▸ Given entries
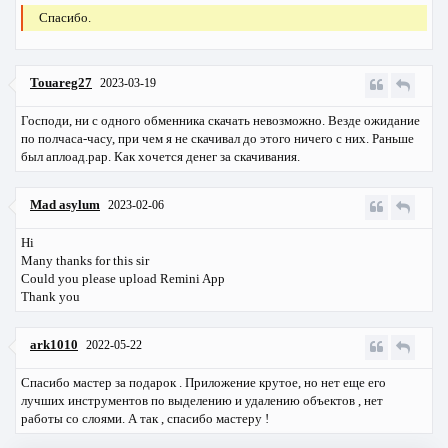
Спасибо.
Touareg27
2023-03-19
Господи, ни с одного обменника скачать невозможно. Везде ожидание
по полчаса-часу, при чем я не скачивал до этого ничего с них. Раньше
был аплоад.рар. Как хочется денег за скачивания.
Mad asylum
2023-02-06
Hi
Many thanks for this sir
Could you please upload Remini App
Thank you
ark1010
2022-05-22
Спасибо мастер за подарок . Приложение крутое, но нет еще его
лучших инструментов по выделению и удалению объектов , нет
работы со слоями. А так , спасибо мастеру !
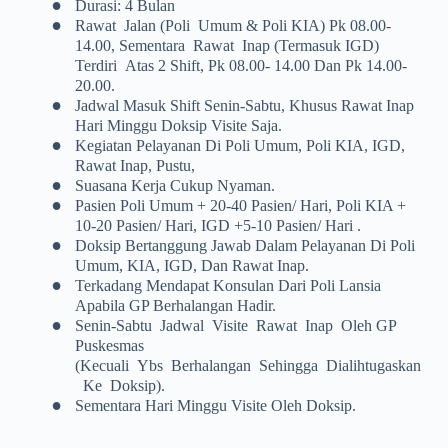
•
Durasi: 4 Bulan
•
Rawat Jalan (poli Umum & Poli KIA) Pk 08.00-
14.00, Sementara Rawat Inap (termasuk IGD)
Terdiri Atas 2 Shift, Pk 08.00- 14.00 Dan Pk 14.00-
20.00.
•
Jadwal Masuk Shift Senin-Sabtu, Khusus Rawat Inap
Hari Minggu Doksip Visite Saja.
•
Kegiatan Pelayanan Di Poli Umum, Poli KIA, IGD,
Rawat Inap, Pustu,
•
Suasana Kerja Cukup Nyaman.
•
Pasien Poli Umum + 20-40 Pasien/ Hari, Poli KIA +
10-20 Pasien/ Hari, IGD +5-10 Pasien/ Hari .
•
Doksip Bertanggung Jawab Dalam Pelayanan Di Poli
Umum, KIA, IGD, Dan Rawat Inap.
•
Terkadang Mendapat Konsulan Dari Poli Lansia
Apabila GP Berhalangan Hadir.
•
Senin-Sabtu Jadwal Visite Rawat Inap Oleh GP
Puskesmas
(kecuali Ybs Berhalangan Sehingga Dialihtugaskan
Ke Doksip).
•
Sementara Hari Minggu Visite Oleh Doksip.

▸ What needs to be done
Copy out whichever lines of the listing contain the word "Minggu".

▸ Reply to the task
Hari Minggu Doksip Visite Saja.
Sementara Hari Minggu Visite Oleh Doksip.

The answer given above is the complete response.